_ENTRIES SHOWN_
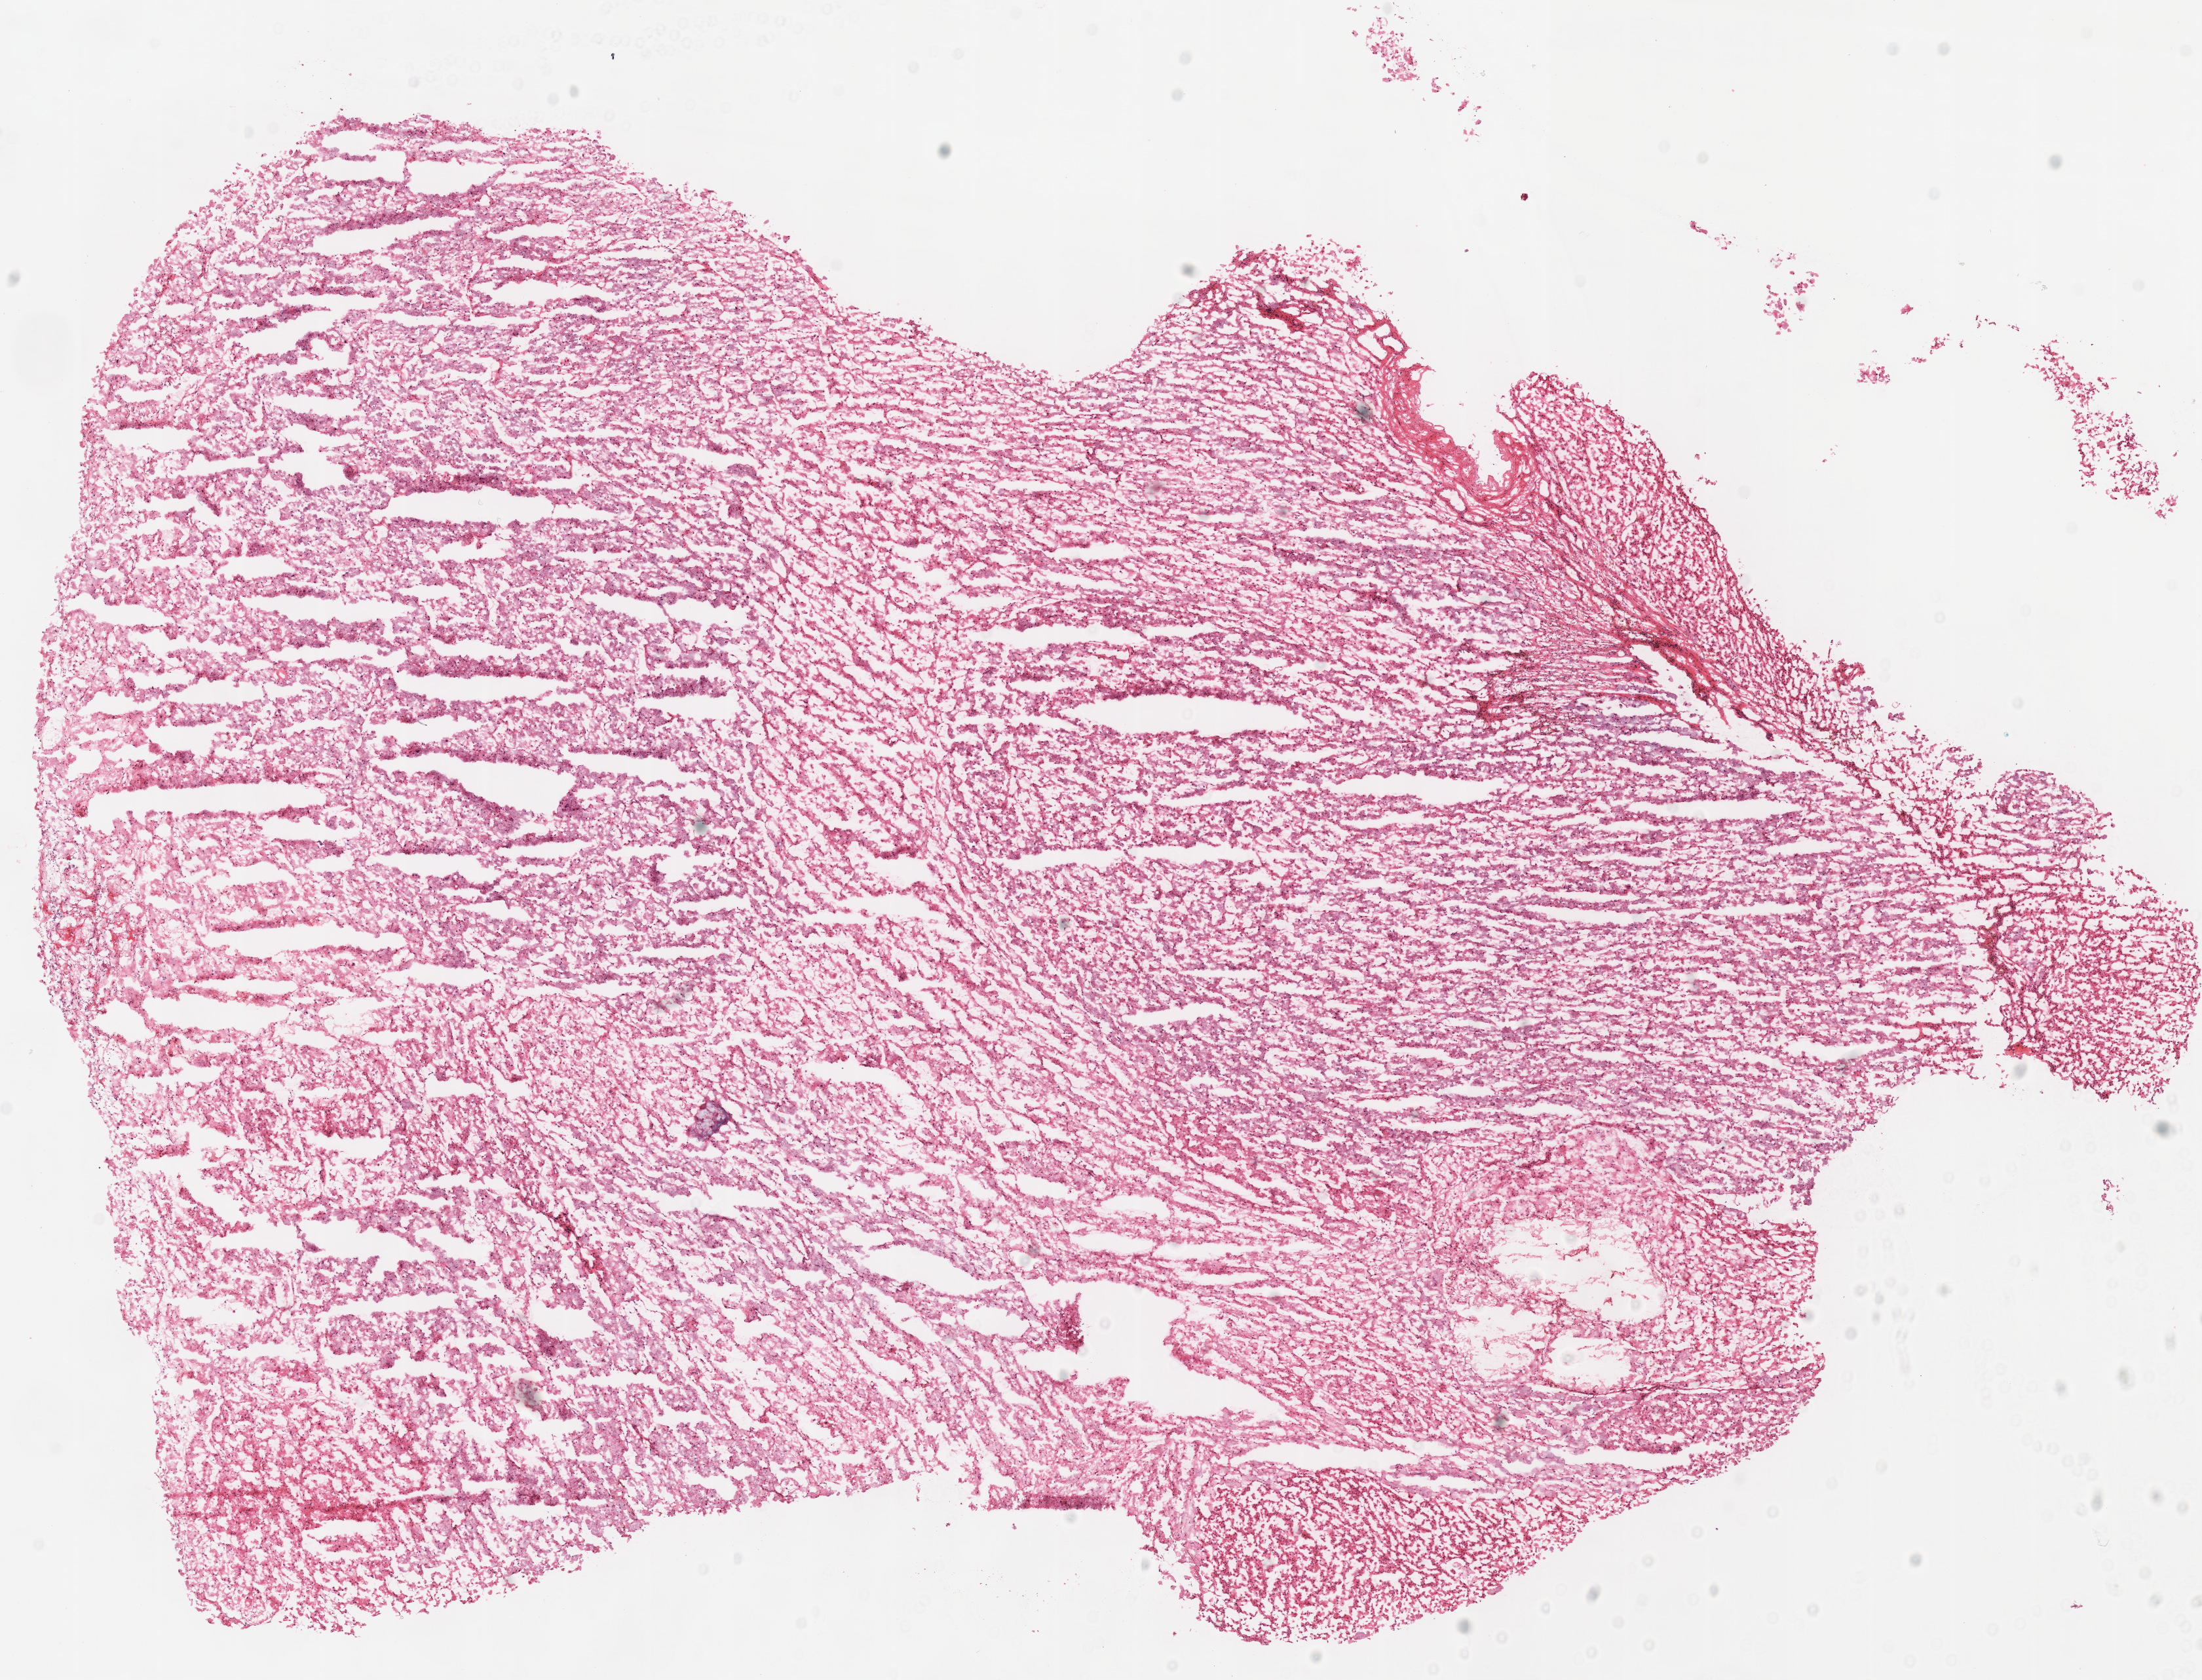
Whole-slide histology image, H&E-stained, a low-resolution overview of the entire scanned area, about 13.2 x 10.1 mm (acquisition: 40x scan), frozen section, sample: primary tumour, kidney. Female patient; age at initial diagnosis 46 years. Slide review estimates, as recorded: tumour cells 100%, tumour nuclei 95%, normal cells 0%, stromal cells 0%, necrosis 0%. Infiltration values recorded for this section: lymphocyte infiltration 0%, monocyte infiltration 0%, neutrophil infiltration 0%.
AJCC pathologic stage: III (6th edition). Diagnosis: Renal cell carcinoma, chromophobe type.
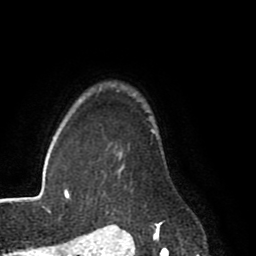
Breast MRI (dynamic contrast-enhanced), one axial slice. Slice 68 of 80 in the series (ordered by position). Cropped to one breast. Dynamic contrast-enhanced series, time point 2 of 8 at this slice position (early post-contrast). 1.5 T. TE 2.6 ms, TR 5.6 ms. 256 × 256 image matrix, field of view 170 × 170 mm. Female patient.
Annotated regions visible in this slice (semi-automatically segmented with operator editing):
- enhancing-tissue mask used for the functional tumour volume (all voxels passing the contrast-enhancement thresholds inside the analysis volume; usually the tumour): box from (x=120, y=130) to (x=163, y=227) px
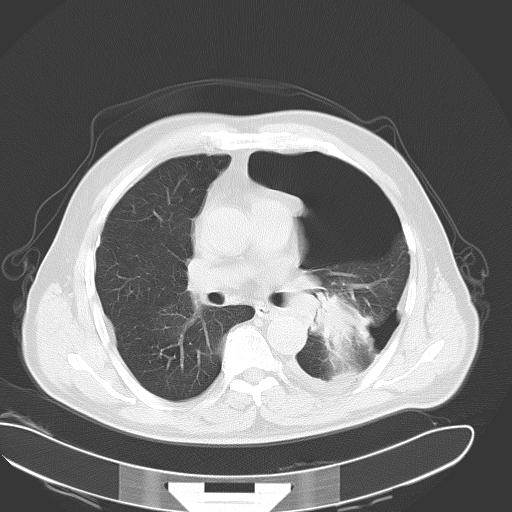
Chest CT, one axial slice; slice 25 of 43 in the series (ordered by position); reconstruction kernel B70f; lung window (W 1500 / L -600 HU); 512 × 512 image matrix, field of view 418 × 418 mm. Male patient, age 62 years. From the clinical record (not read from this slice): clinical TNM (as recorded): T3 N0 M1.
Structures marked on this image (bounding box drawn by a radiologist):
- lung tumour (recorded histology: adenocarcinoma): bounding box [x1, y1, x2, y2] px = [301, 283, 374, 358]
- lung tumour (recorded histology: adenocarcinoma): [319, 282, 373, 348]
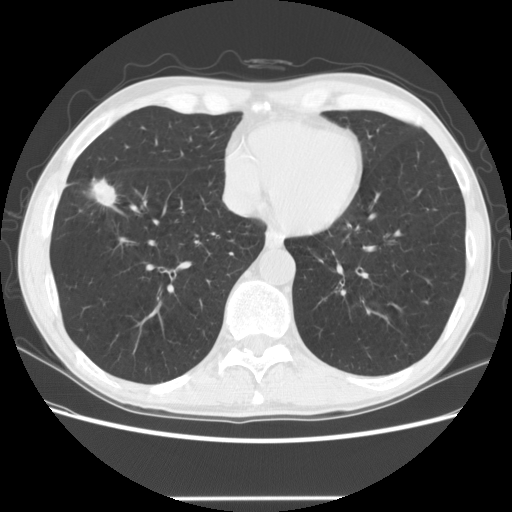
Chest CT (low-dose screening protocol), one axial image. Baseline annual screen. Lung window (W 1500 / L -600 HU). 2.5 mm slice thickness. 140 kVp. 512 × 512 image matrix. Male, age 69 years at enrolment.
• Expert-annotated lung lesion, box from (x=74, y=164) to (x=129, y=214) px.
• Screening reader's record for this exam (one nodule recorded; not confirmed to be the boxed lesion): non-calcified nodule or mass ≥4 mm, right middle lobe, 20 × 14 mm, spiculated (stellate) margins, mixed attenuation.
• Official screen result: positive, change unspecified: nodule(s) >= 4 mm or enlarging nodule(s), mass(es), or other non-specific abnormalities suspicious for lung cancer.
• Participant outcome: lung cancer diagnosed 86 days after this screen — squamous cell carcinoma, NOS, right middle lobe, poorly differentiated (G3), stage IA (AJCC 6th edition), 15 mm at pathology.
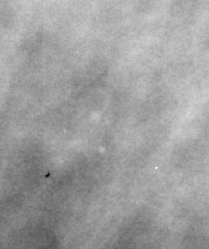
Cropped region of a digitized screen-film mammogram centred on a radiologist-marked abnormality, right breast, MLO view.
Calcifications, morphology amorphous / pleomorphic, distribution clustered; BI-RADS assessment category 4; pathology result (as recorded, not read from the image): benign.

_WHAT IS REQUIRED_
In the entries above, every line from the line with "- enhancing-tissue mask" to the line with "282, 373, 348]" is to be printed exactly, with both ends included and pictures excluded.

_SOLUTION FOR THIS TASK_
- enhancing-tissue mask used for the functional tumour volume (all voxels passing the contrast-enhancement thresholds inside the analysis volume; usually the tumour): box from (x=120, y=130) to (x=163, y=227) px
Chest CT, one axial slice; slice 25 of 43 in the series (ordered by position); reconstruction kernel B70f; lung window (W 1500 / L -600 HU); 512 × 512 image matrix, field of view 418 × 418 mm. Male patient, age 62 years. From the clinical record (not read from this slice): clinical TNM (as recorded): T3 N0 M1.
Structures marked on this image (bounding box drawn by a radiologist):
- lung tumour (recorded histology: adenocarcinoma): bounding box [x1, y1, x2, y2] px = [301, 283, 374, 358]
- lung tumour (recorded histology: adenocarcinoma): [319, 282, 373, 348]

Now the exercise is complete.